Machine learning (ML) and deep learning (DL) content from the past 24 hours.
— McKinsey consultants Christoph Glatzel, Matt Hopkins, Tim Lange, and Uwe Weiss explain how retailers use machine learning to drive fresh food stocking.
— Unity Technologies hires Danny Lange, Uber’s head of machine learning.
— Vincent Granville revisits the central limit theorem.
— In an exclusive meeting, Apple reveals the state of its AI research: LiDAR, smaller neural networks and more. Apple promises to publish what it learns. No word about that headphone jack. Linkapalooza here.

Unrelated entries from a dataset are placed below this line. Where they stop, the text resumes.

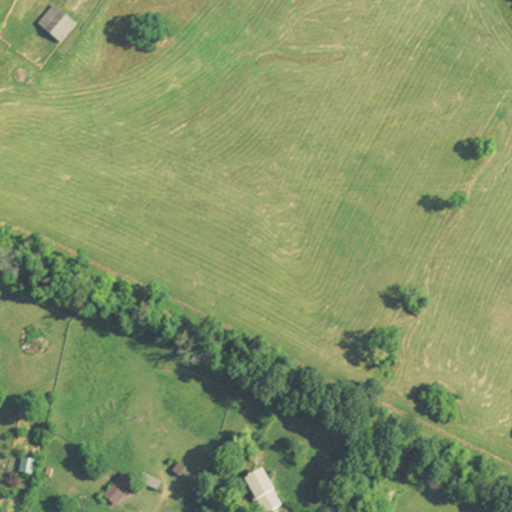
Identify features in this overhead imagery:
building: (55, 26)
building: (116, 491)
building: (260, 493)
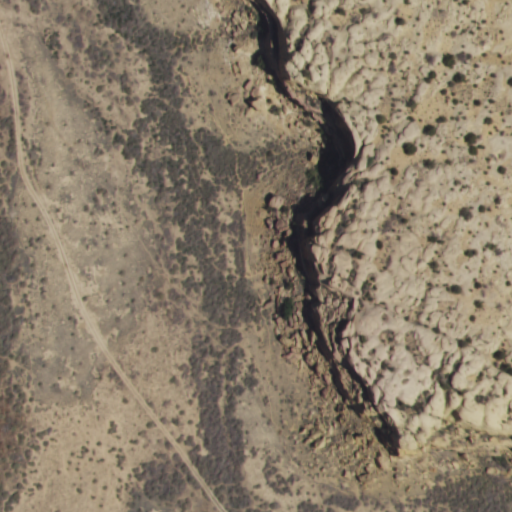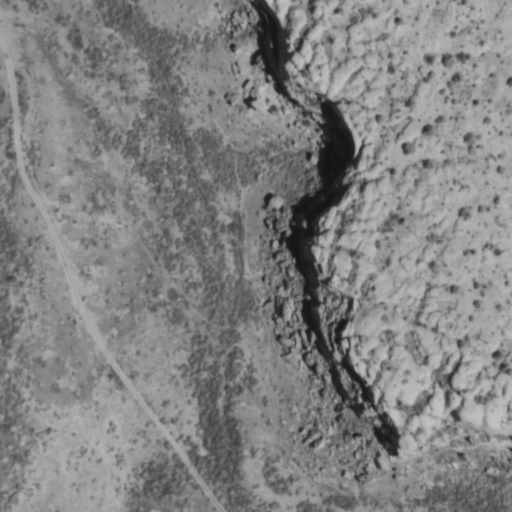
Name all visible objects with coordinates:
road: (253, 249)
river: (86, 501)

— Steve Ranger reports on work by researchers from Cray, Microsoft, and the Swiss National Supercomputing Centre to speed up deep learning on supercomputers. The team has successfully used the Microsoft Cognitive Toolkit (CNTK) to train deep learning on a Cray XC50 (pictured below) with more than 1,000 NVIDIA Tesla P100 GPUs.
Methods and Techniques
— Mu Sigma’s Arpit Saxena asks: can weather data improve your predictive models? The answer must be yes, or the article wouldn’t amount to much. Saxena explains some things you should consider when you add weather data to a predictive model.

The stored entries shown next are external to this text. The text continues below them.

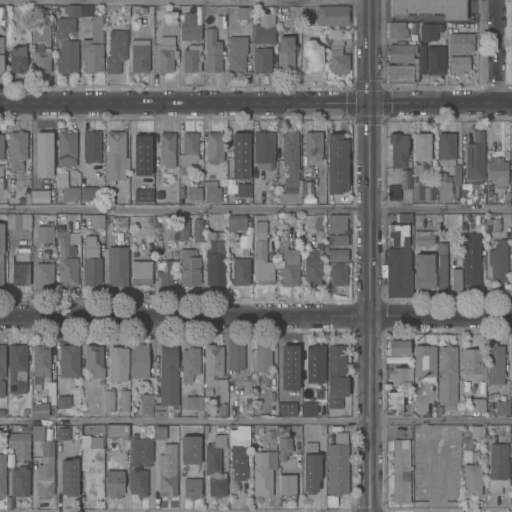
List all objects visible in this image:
road: (183, 3)
building: (430, 7)
building: (429, 8)
building: (142, 9)
building: (72, 10)
building: (75, 10)
building: (86, 10)
building: (2, 12)
building: (243, 12)
building: (330, 15)
building: (332, 15)
building: (65, 24)
building: (64, 25)
building: (188, 27)
building: (190, 27)
building: (263, 29)
building: (264, 30)
building: (395, 30)
building: (396, 30)
building: (428, 31)
building: (166, 39)
building: (42, 41)
building: (461, 41)
building: (40, 43)
building: (459, 43)
building: (93, 47)
building: (92, 48)
building: (116, 49)
building: (114, 50)
building: (212, 50)
building: (285, 50)
building: (430, 51)
road: (500, 51)
building: (211, 52)
building: (400, 52)
building: (0, 53)
building: (1, 53)
building: (236, 53)
building: (284, 53)
building: (399, 53)
building: (139, 54)
building: (166, 54)
building: (235, 54)
building: (336, 54)
building: (68, 56)
building: (138, 56)
building: (166, 56)
building: (66, 57)
building: (191, 57)
building: (310, 57)
building: (261, 58)
building: (18, 59)
building: (189, 59)
building: (16, 60)
building: (336, 60)
building: (434, 60)
building: (260, 61)
building: (458, 63)
building: (457, 64)
building: (398, 72)
building: (400, 72)
road: (256, 105)
building: (90, 145)
building: (91, 145)
building: (0, 146)
building: (1, 146)
building: (215, 146)
building: (311, 146)
building: (313, 146)
building: (422, 146)
building: (212, 147)
building: (261, 147)
building: (263, 147)
building: (420, 147)
building: (41, 148)
building: (67, 148)
building: (167, 148)
building: (446, 148)
building: (17, 149)
building: (65, 149)
building: (188, 149)
building: (398, 149)
building: (444, 149)
building: (165, 150)
building: (397, 150)
building: (15, 151)
building: (188, 151)
building: (42, 154)
building: (472, 154)
building: (114, 155)
building: (140, 155)
building: (141, 155)
building: (510, 155)
building: (115, 156)
building: (238, 156)
building: (235, 157)
building: (288, 158)
building: (290, 158)
building: (511, 158)
building: (336, 163)
building: (336, 164)
building: (417, 167)
building: (475, 167)
building: (497, 171)
building: (498, 171)
building: (1, 175)
building: (455, 175)
building: (0, 179)
building: (59, 179)
building: (404, 179)
building: (405, 179)
building: (65, 186)
building: (444, 187)
building: (443, 188)
building: (235, 190)
building: (210, 191)
building: (212, 191)
building: (88, 192)
building: (391, 192)
building: (393, 192)
building: (420, 192)
building: (85, 193)
building: (192, 193)
building: (193, 193)
building: (69, 194)
building: (141, 195)
building: (142, 195)
building: (38, 196)
building: (290, 197)
building: (287, 198)
building: (506, 198)
building: (23, 199)
road: (256, 211)
building: (96, 220)
building: (97, 220)
building: (17, 221)
building: (17, 221)
building: (236, 222)
building: (336, 222)
building: (117, 223)
building: (119, 223)
building: (235, 224)
building: (334, 224)
building: (493, 224)
building: (492, 225)
building: (183, 227)
building: (181, 229)
building: (197, 229)
building: (196, 230)
building: (260, 230)
building: (400, 230)
building: (398, 231)
building: (43, 234)
building: (45, 234)
building: (423, 237)
building: (422, 238)
building: (337, 239)
building: (336, 240)
building: (243, 241)
building: (440, 247)
building: (1, 249)
building: (511, 249)
building: (244, 253)
building: (337, 254)
building: (65, 255)
building: (336, 255)
road: (368, 255)
building: (260, 256)
building: (215, 257)
building: (0, 258)
building: (471, 258)
building: (213, 259)
building: (90, 260)
building: (498, 260)
building: (469, 261)
building: (91, 262)
building: (262, 263)
building: (288, 263)
building: (313, 263)
building: (497, 263)
building: (65, 264)
building: (441, 264)
building: (117, 265)
building: (115, 266)
building: (189, 266)
building: (20, 267)
building: (188, 267)
building: (288, 267)
building: (311, 269)
building: (240, 270)
building: (423, 270)
building: (165, 271)
building: (422, 271)
building: (141, 272)
building: (239, 272)
building: (396, 272)
building: (398, 272)
building: (44, 273)
building: (139, 273)
building: (162, 273)
building: (42, 274)
building: (338, 274)
building: (337, 275)
building: (455, 277)
building: (446, 278)
road: (255, 316)
building: (38, 336)
building: (398, 346)
building: (398, 347)
building: (234, 353)
building: (235, 353)
building: (263, 354)
building: (261, 356)
building: (290, 358)
building: (333, 358)
building: (69, 360)
building: (92, 360)
building: (95, 360)
building: (139, 360)
building: (39, 361)
building: (67, 361)
building: (137, 361)
building: (40, 362)
building: (118, 362)
building: (190, 362)
building: (188, 363)
building: (424, 363)
building: (474, 363)
building: (495, 363)
building: (116, 364)
building: (313, 364)
building: (471, 364)
building: (494, 364)
building: (313, 365)
building: (214, 366)
building: (212, 367)
building: (2, 368)
building: (17, 368)
building: (1, 369)
building: (15, 369)
building: (287, 369)
building: (424, 374)
building: (335, 376)
building: (400, 376)
building: (399, 377)
building: (447, 377)
building: (167, 378)
building: (446, 378)
building: (266, 380)
building: (162, 384)
building: (247, 385)
building: (285, 386)
building: (50, 389)
building: (335, 391)
building: (422, 395)
building: (109, 399)
building: (123, 399)
building: (62, 401)
building: (63, 401)
building: (107, 401)
building: (191, 401)
building: (394, 401)
building: (190, 402)
building: (393, 403)
building: (477, 404)
building: (145, 405)
building: (475, 405)
building: (502, 407)
building: (500, 408)
building: (39, 409)
building: (284, 409)
building: (307, 409)
building: (308, 409)
building: (439, 409)
building: (25, 410)
building: (37, 410)
building: (173, 410)
building: (218, 410)
building: (223, 410)
building: (2, 411)
building: (211, 411)
road: (256, 423)
building: (186, 428)
building: (205, 428)
building: (24, 429)
building: (477, 429)
building: (115, 430)
building: (280, 431)
building: (37, 432)
building: (475, 432)
building: (114, 433)
building: (158, 433)
building: (61, 434)
building: (62, 434)
building: (270, 434)
building: (339, 438)
building: (238, 440)
building: (18, 444)
building: (19, 444)
building: (284, 446)
building: (47, 447)
building: (190, 449)
building: (282, 449)
building: (188, 450)
building: (468, 450)
building: (141, 451)
building: (139, 453)
building: (237, 453)
building: (212, 454)
building: (497, 461)
building: (337, 464)
building: (215, 466)
building: (498, 466)
building: (91, 467)
building: (93, 467)
building: (311, 467)
building: (336, 469)
building: (510, 469)
building: (511, 469)
building: (400, 470)
building: (166, 471)
building: (242, 471)
building: (399, 471)
building: (44, 472)
building: (262, 472)
building: (264, 472)
building: (309, 473)
building: (2, 474)
road: (434, 474)
building: (1, 476)
building: (45, 477)
building: (67, 477)
building: (68, 477)
building: (472, 479)
building: (20, 480)
building: (470, 480)
building: (138, 481)
building: (167, 481)
building: (18, 483)
building: (114, 483)
building: (136, 483)
building: (113, 484)
building: (192, 484)
building: (285, 485)
building: (215, 486)
building: (287, 486)
building: (190, 487)
building: (9, 503)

— Ben Frederickson offers an interactive tutorial on numerical optimization. It starts strong, but it’s all downhill from there. If you don’t get the joke, read the article.
— Qulix’ Aleksandr Sliborsky touts Azure Machine Learning in what appears to be a Microsoft astroturf blog. It’s still an interesting read.

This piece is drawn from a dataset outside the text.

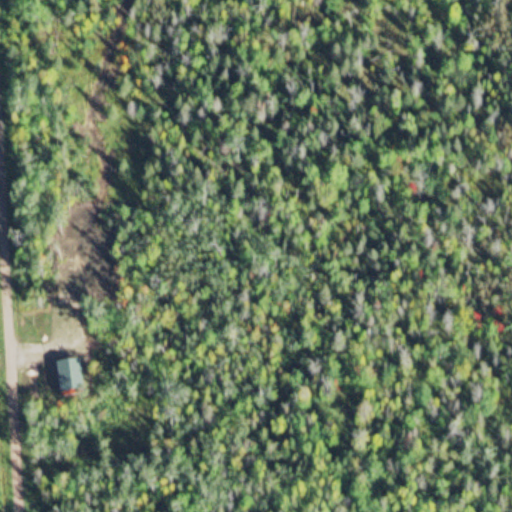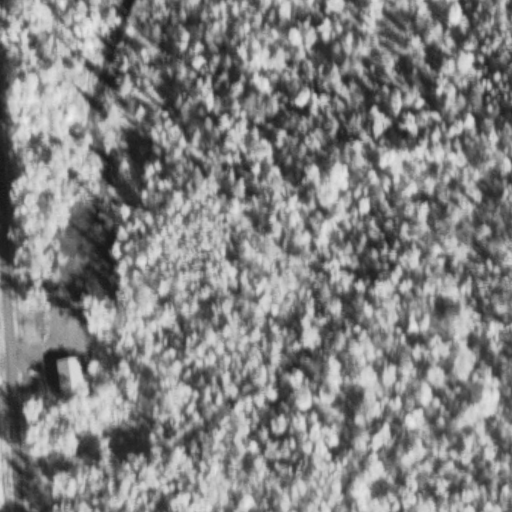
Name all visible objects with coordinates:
road: (6, 322)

— Inside HPC attends the Intel HPC Developer Conference and interviews a number of people on interesting topics: accelerating machine learning, anomaly detection, optimizing deep learning frameworks, distributed KNN, and other topics.
— Molly Olmstead explains how physicists use deep learning to identify subatomic particles.
— The BigML blog profiles contenders in the Brazilian AI Startup Battle.
Bottom Story of the Day
— IBM’s James Kobelius speculates about data science in 2017.